- EXTRACTED ENTRIES:
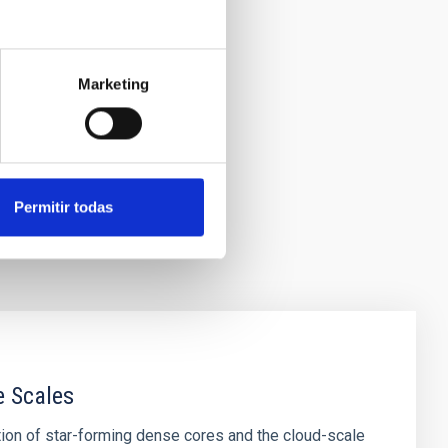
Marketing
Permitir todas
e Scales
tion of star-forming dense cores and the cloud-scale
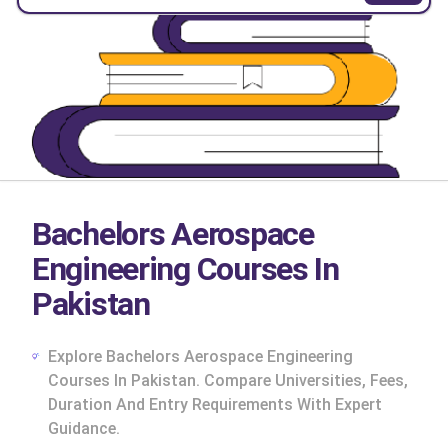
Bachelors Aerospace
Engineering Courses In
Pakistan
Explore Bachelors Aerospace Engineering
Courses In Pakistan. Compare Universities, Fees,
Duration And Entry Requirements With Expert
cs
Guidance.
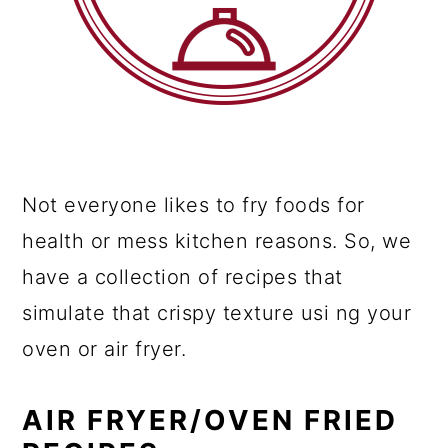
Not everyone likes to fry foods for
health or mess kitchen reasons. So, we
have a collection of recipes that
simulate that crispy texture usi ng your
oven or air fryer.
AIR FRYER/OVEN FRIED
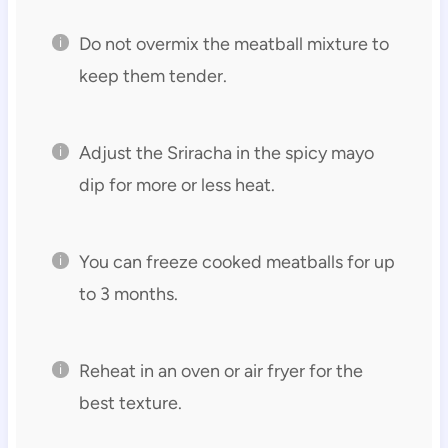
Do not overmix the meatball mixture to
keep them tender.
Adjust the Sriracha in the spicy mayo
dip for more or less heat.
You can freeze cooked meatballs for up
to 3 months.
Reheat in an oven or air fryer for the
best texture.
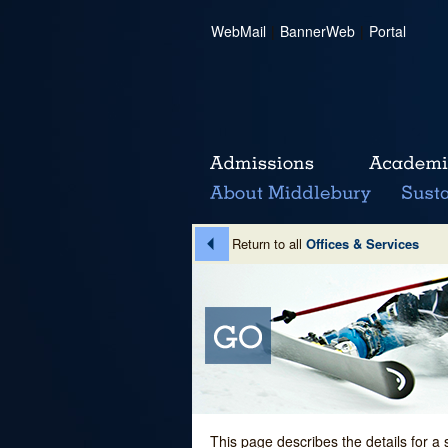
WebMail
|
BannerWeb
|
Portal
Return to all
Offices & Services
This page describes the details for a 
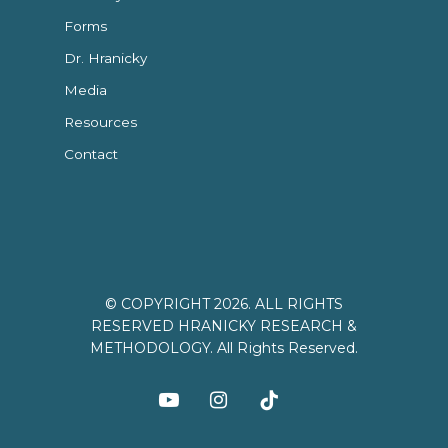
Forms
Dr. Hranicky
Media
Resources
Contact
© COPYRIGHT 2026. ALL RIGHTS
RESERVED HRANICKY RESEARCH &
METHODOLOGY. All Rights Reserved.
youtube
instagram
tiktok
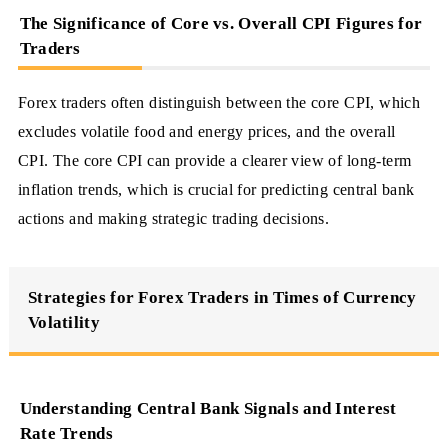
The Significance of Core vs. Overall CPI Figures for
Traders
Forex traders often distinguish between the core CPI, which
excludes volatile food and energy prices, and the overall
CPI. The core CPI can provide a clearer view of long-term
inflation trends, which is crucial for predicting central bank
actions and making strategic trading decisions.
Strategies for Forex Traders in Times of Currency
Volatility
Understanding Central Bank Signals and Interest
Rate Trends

- PROBLEM TO WORK ON:
From the first line of the entries down to the line with "Do not overmix the meatball mixture to", print each line exactly; omit any picture.

- SOLVED PROBLEM:
Marketing
Permitir todas
e Scales
tion of star-forming dense cores and the cloud-scale
Bachelors Aerospace
Engineering Courses In
Pakistan
Explore Bachelors Aerospace Engineering
Courses In Pakistan. Compare Universities, Fees,
Duration And Entry Requirements With Expert
cs
Guidance.
Not everyone likes to fry foods for
health or mess kitchen reasons. So, we
have a collection of recipes that
simulate that crispy texture usi ng your
oven or air fryer.
AIR FRYER/OVEN FRIED
Do not overmix the meatball mixture to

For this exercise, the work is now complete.